La marginalizzazione di piccoli contadini che producevano per il consumo e il mercato locale tramite sistemi produttivi incentrati sul lavoro dei nuclei familiari e la diseguale distribuzione delle risorse e del reddito non era soltanto frutto dell’eredità coloniale,144 ma era riconducibile anche a scelte politiche di sviluppo rurale, deliberatamente perseguite dopo l’indipendenza.

143 In Burkina Faso si potevano distinguere due tipologie di autorità consuetudinarie o tradizionali: la

chefferie politica, retaggio del sistema coloniale, e la chefferie de terre. Il secondo tipo di autorità era però

assente in alcuni contesti, all’interno dei quali un’unica chefferie deteneva sia il controllo della terra che quello politico. Si trattava prevalentemente delle zone pastorali del nord del Paese, nelle quali prevaleva l’attività della pastorizia. La chefferie politica aveva diverse forme di organizzazione, da quella più gerarchizzata, presente nei territori mossi, che si componeva di un capo supremo, di chefs de canton, capi villaggio e quartiere, a quella meno verticistica, che prevedeva la presenza di un capo villaggio, di responsabili delle frazioni e dei quartieri. I capi politici erano solitamente responsabili degli abitanti del villaggio e non della gestione dell’ambito fondiario, sebben essi venissero costantemente tenuti al corrente della situazione fondiaria e di eventuali compravendite di terra, poichè responsabili della risoluzione dei conflitti fondiari. Il ruolo della chefferie de terre veniva esercitato da famiglie considerate autoctone del villaggio.

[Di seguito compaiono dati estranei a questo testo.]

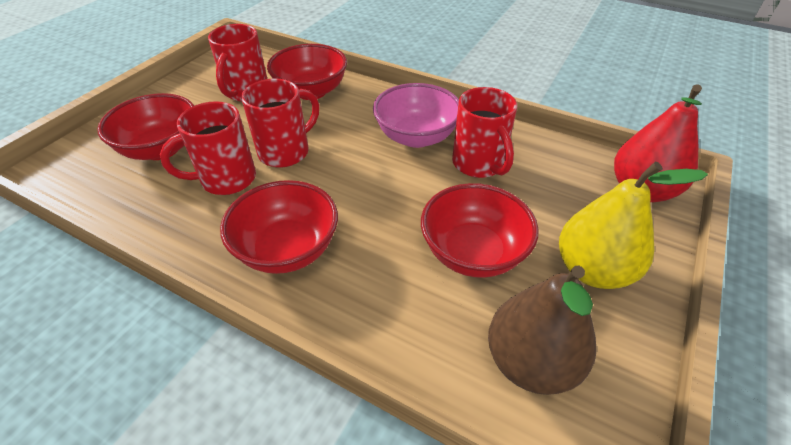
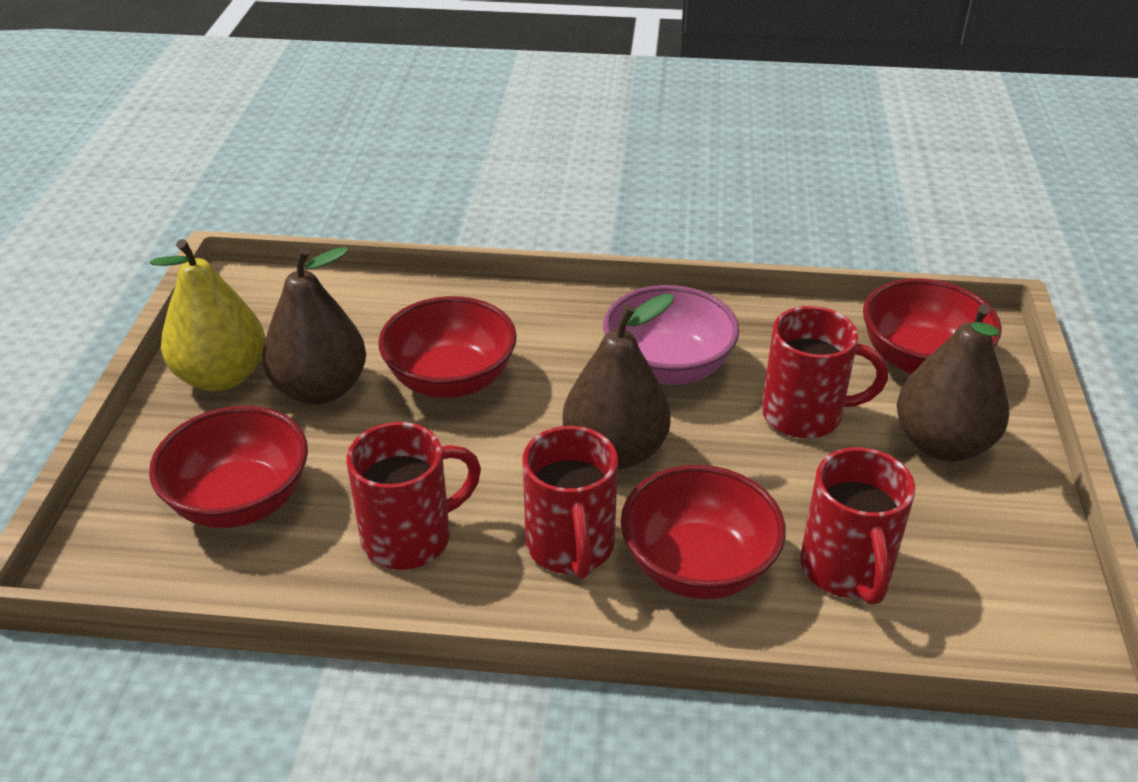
brown pear: [488,265,596,395] = 1 -> [262,247,366,404] [563,294,674,469] [897,304,1009,461] = 3
red pear: [614,85,702,202] = 1 -> none = 0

Lo chef de terre era considerato colui che effettuava i rituali e autorizzava l’accesso di autoctoni e stranieri alla terra e alle risorse naturali. Egli costituiva poi la figura di riferimento per le questioni legate alla gestione delle terre dei villaggi (Sanou 2008).

144 Come ha sottolineato Gentili, durante il periodo coloniale «imposte e lavoro forzato contribuirono a

mutare fondamentalmente il carattere e le dimensioni dell’agricoltura familiare, detta anche di sussistenza, perchè la forza lavoro giovane, maschile, le terre migliori, gli incentivi commerciali vennero prevalentemente incanalati verso la produzione commerciale» (Gentili 2008, 304).